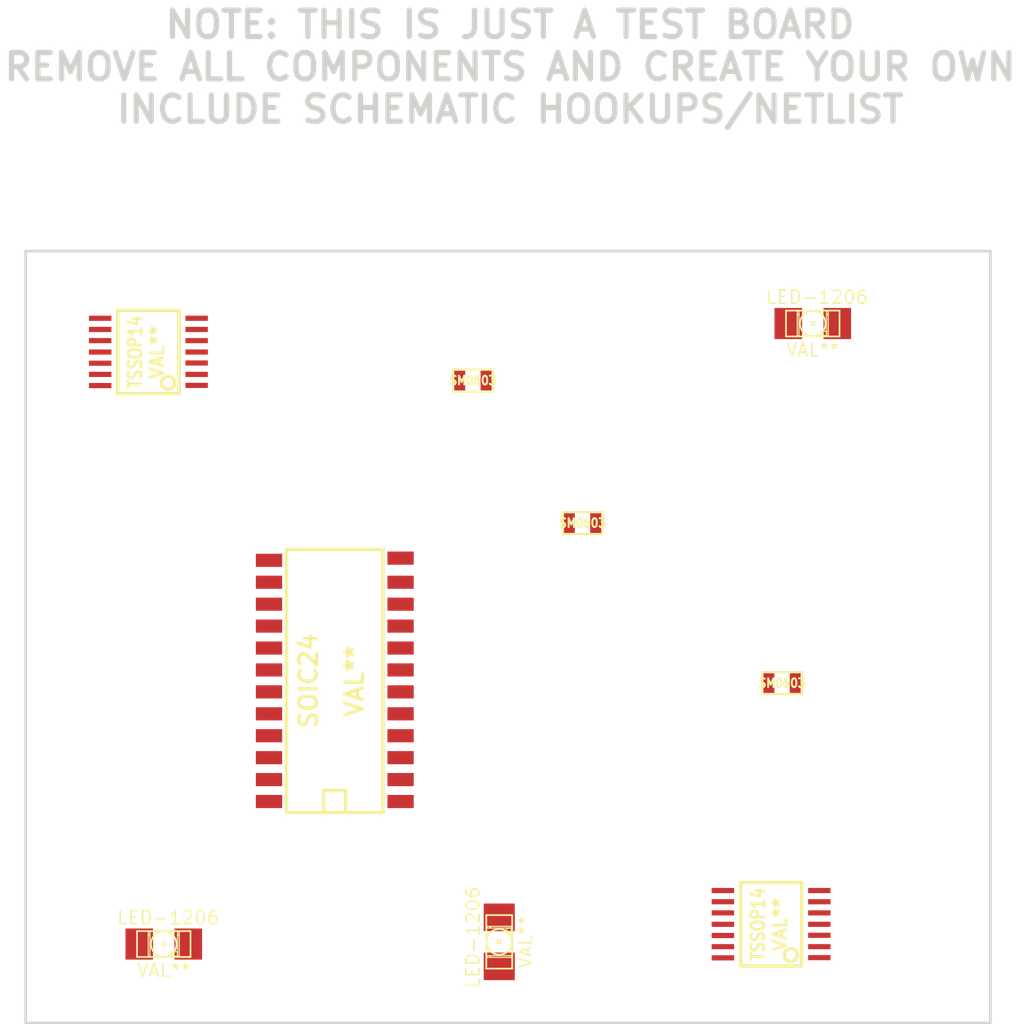
<source format=kicad_pcb>
(kicad_pcb (version 20221018) (generator pcbnew)

  (general
    (thickness 1.6)
  )

  (paper "A3")
  (layers
    (0 "F.Cu" signal)
    (31 "B.Cu" signal)
    (32 "B.Adhes" user)
    (33 "F.Adhes" user)
    (34 "B.Paste" user)
    (35 "F.Paste" user)
    (36 "B.SilkS" user)
    (37 "F.SilkS" user)
    (38 "B.Mask" user)
    (39 "F.Mask" user)
    (40 "Dwgs.User" user)
    (41 "Cmts.User" user)
    (42 "Eco1.User" user)
    (43 "Eco2.User" user)
    (44 "Edge.Cuts" user)
  )

  (setup
    (pad_to_mask_clearance 0)
    (pcbplotparams
      (layerselection 0x0000030_ffffffff)
      (plot_on_all_layers_selection 0x0000000_00000000)
      (disableapertmacros false)
      (usegerberextensions true)
      (usegerberattributes true)
      (usegerberadvancedattributes true)
      (creategerberjobfile true)
      (dashed_line_dash_ratio 12.000000)
      (dashed_line_gap_ratio 3.000000)
      (svgprecision 4)
      (plotframeref false)
      (viasonmask false)
      (mode 1)
      (useauxorigin false)
      (hpglpennumber 1)
      (hpglpenspeed 20)
      (hpglpendiameter 15.000000)
      (dxfpolygonmode true)
      (dxfimperialunits true)
      (dxfusepcbnewfont true)
      (psnegative false)
      (psa4output false)
      (plotreference true)
      (plotvalue true)
      (plotinvisibletext false)
      (sketchpadsonfab false)
      (subtractmaskfromsilk false)
      (outputformat 1)
      (mirror false)
      (drillshape 1)
      (scaleselection 1)
      (outputdirectory "")
    )
  )

  (net 0 "")

  (footprint "TSSOP14" (layer "F.Cu") (at 163.068 101.6 90))

  (footprint "SOIC24" (layer "F.Cu") (at 173.863 120.65 90))

  (footprint "SM0603" (layer "F.Cu") (at 181.864 103.251))

  (footprint "SM0603" (layer "F.Cu") (at 188.214 111.506))

  (footprint "SM0603" (layer "F.Cu") (at 199.771 120.777))

  (footprint "LED-1206" (layer "F.Cu") (at 183.388 135.763 90))

  (footprint "LED-1206" (layer "F.Cu") (at 201.549 99.949))

  (footprint "LED-1206" (layer "F.Cu") (at 163.957 135.89))

  (footprint "TSSOP14" (layer "F.Cu") (at 199.136 134.747 90))

  (gr_line (start 155.956 140.462) (end 211.836 140.462)
    (stroke (width 0.15) (type solid)) (layer "Edge.Cuts") (tstamp 0aa5ba12-ec08-432e-992b-db20c762d94a))
  (gr_line (start 155.956 95.758) (end 155.956 140.462)
    (stroke (width 0.15) (type solid)) (layer "Edge.Cuts") (tstamp 27ccac40-3218-4f53-b669-a43d1a8e0d9e))
  (gr_line (start 211.836 140.462) (end 211.836 95.758)
    (stroke (width 0.15) (type solid)) (layer "Edge.Cuts") (tstamp 4237b80f-cadc-4ebb-954c-053987717c3d))
  (gr_line (start 211.836 95.758) (end 155.956 95.758)
    (stroke (width 0.15) (type solid)) (layer "Edge.Cuts") (tstamp efd75d8b-f9c4-45d5-8030-18c22355ccef))
  (gr_text "NOTE: THIS IS JUST A TEST BOARD\nREMOVE ALL COMPONENTS AND CREATE YOUR OWN\nINCLUDE SCHEMATIC HOOKUPS/NETLIST" (at 184.023 85.09) (layer "Edge.Cuts") (tstamp 0f286bed-3cfd-4f59-8029-a20becdc81a2)
    (effects (font (size 1.524 1.524) (thickness 0.3048)))
  )

)

</source>
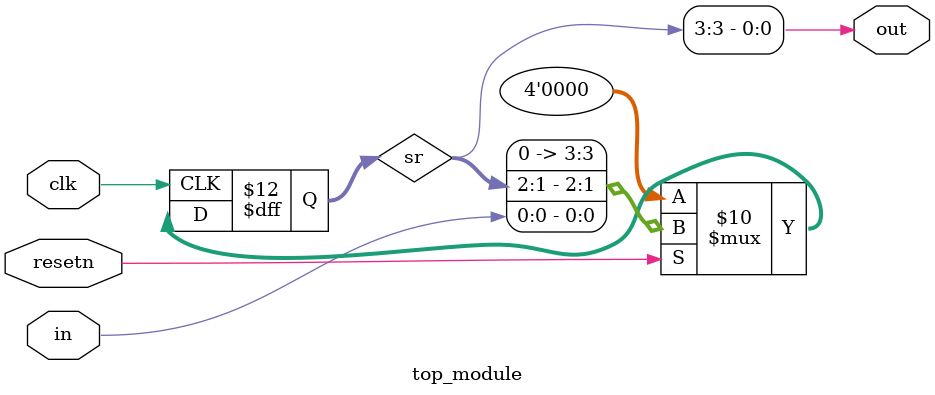
<source format=sv>
module top_module (
	input clk,
	input resetn,
	input in,
	output out
);
    reg [3:0] sr;
    reg [3:0] next_sr;
    
    always @(posedge clk) begin
        if (~resetn) begin
            sr <= 4'b0;
        end else begin
            next_sr[3:0] = sr[2:0];
            next_sr[0] = in;
            
            sr <= next_sr;
        end
    end
    
    assign out = sr[3];
endmodule

</source>
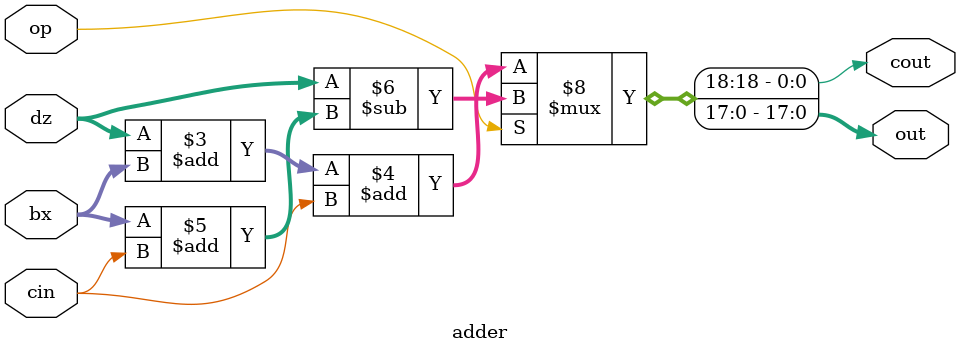
<source format=v>
module adder #(
    parameter width =18
) (
    input [width-1:0]dz,bx,input op,cin,output reg[width-1:0]out,output reg cout
);
    always @(*) begin
        if(~op)
        {cout,out}=dz+bx+cin;
        else
        {cout,out}=dz-(bx+cin);
    end
endmodule
</source>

* * * *

◆ EXERCISE DETAILS ◆
Which lines in the listing have the string "false"? Pick them out and copy them.

◆ ANSWER BELOW ◆
      (disableapertmacros false)
      (plotframeref false)
      (viasonmask false)
      (useauxorigin false)
      (psnegative false)
      (psa4output false)
      (plotinvisibletext false)
      (sketchpadsonfab false)
      (subtractmaskfromsilk false)
      (mirror false)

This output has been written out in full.